Wenn ja wie behebe ich das problem?
Exception in thread "main" java.lang.NoClassDefFoundError: org/jsoup/Jsoup
[...]


----------



## Thallius (25. Sep 2016)

indem du in unter den build properties die jsoup jar als external jar einbindest.


----------



## GHS-Richard (25. Sep 2016)

Klingt gut. Aber so wie ich das sehe habe ich das bereits...
Rechtklick Projektname/Build Path/Add External Archives/jsoup.jar auswählen ...
Ergebnis: The archive is already on the build path and will net be added.

Oder meinst du was anderes...sorry wenn ich mich grad anstelle :-(


----------



## Thallius (25. Sep 2016)

wie hast du denn deine jar erstellt? Ich hoffe doch mit der Export Funktion von Eclipse?


----------



## GHS-Richard (25. Sep 2016)

aaaaaah ok läuft jetz zumindest weis nur noch net obs so elegant ist...
hab jetz die jsoup.jar ins java verzeichnis geschoben also C:\Programme\java\jre......
ist jetz nur die frage sollte, sollte ich mein programm mal auf nem anderen rechner verwenden, muss ich die jsoup.jar dann jedes mal erst dort einbinden oder!? oder gibts noch nen anderen weg?

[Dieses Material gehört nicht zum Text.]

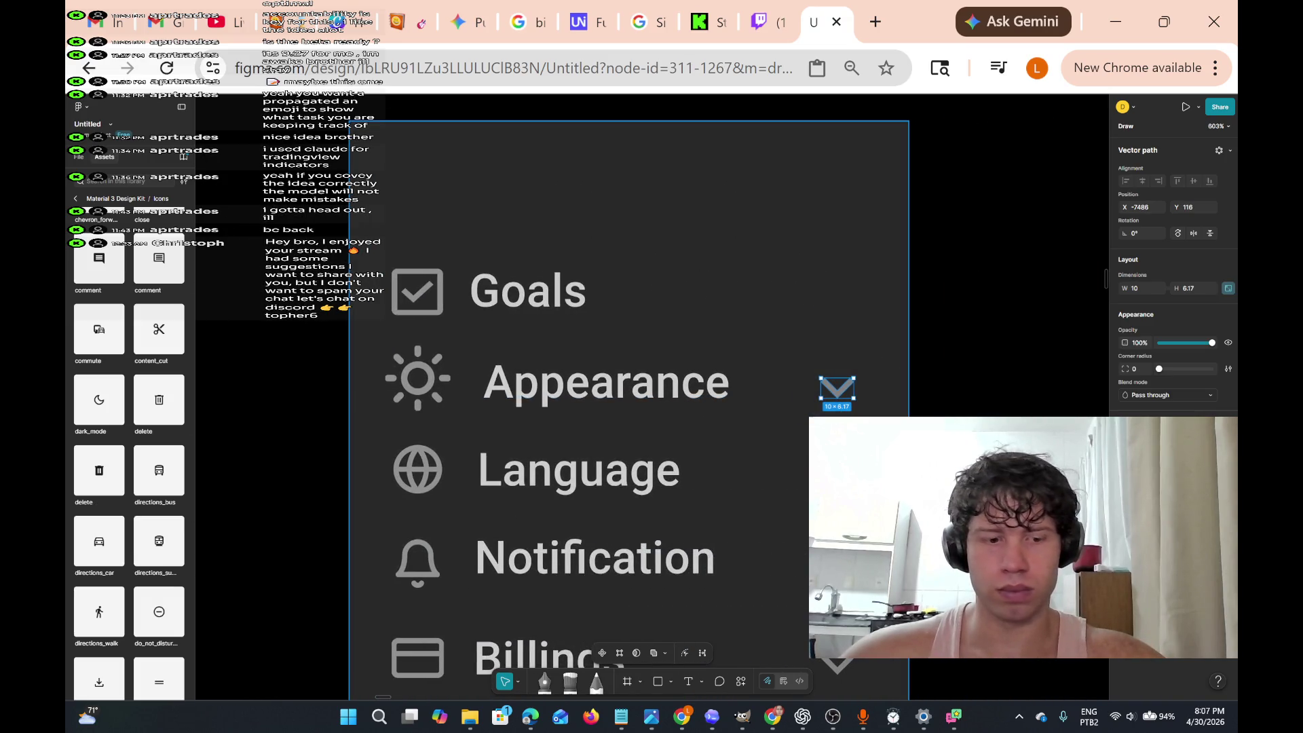
{"action": "right_click", "coordinate": [840, 397]}
{"action": "left_click", "coordinate": [920, 328]}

Aber bin bis hierhin schon erstmal sehr sehr zufrieden das es überhaupt läuft. Vielen Dank!!!


----------



## GHS-Richard (25. Sep 2016)

Ja genau mit der export funktion dann auf jarfile...dann projekt ausgewählt sonst nix weiter verändert und noch die main classe definiert...zum weiteren anpassen des Buildpath bzw selectieren von Biblio referenzen is da nix?!


----------



## Meniskusschaden (25. Sep 2016)

GHS-Richard hat gesagt.:


> Ja genau mit der export funktion dann auf jarfile...dann projekt ausgewählt


Du wählst beim Exportieren JAR file? Teste doch mal Runnable JAR file. Vielleicht klappt es damit besser.


----------



## GHS-Richard (25. Sep 2016)

Irre, geht tatsächlich sehr sehr geil...dachte zwar hatte ich ausprobiert aber scheinbar net.
Vielen Dank große Hilfe


----------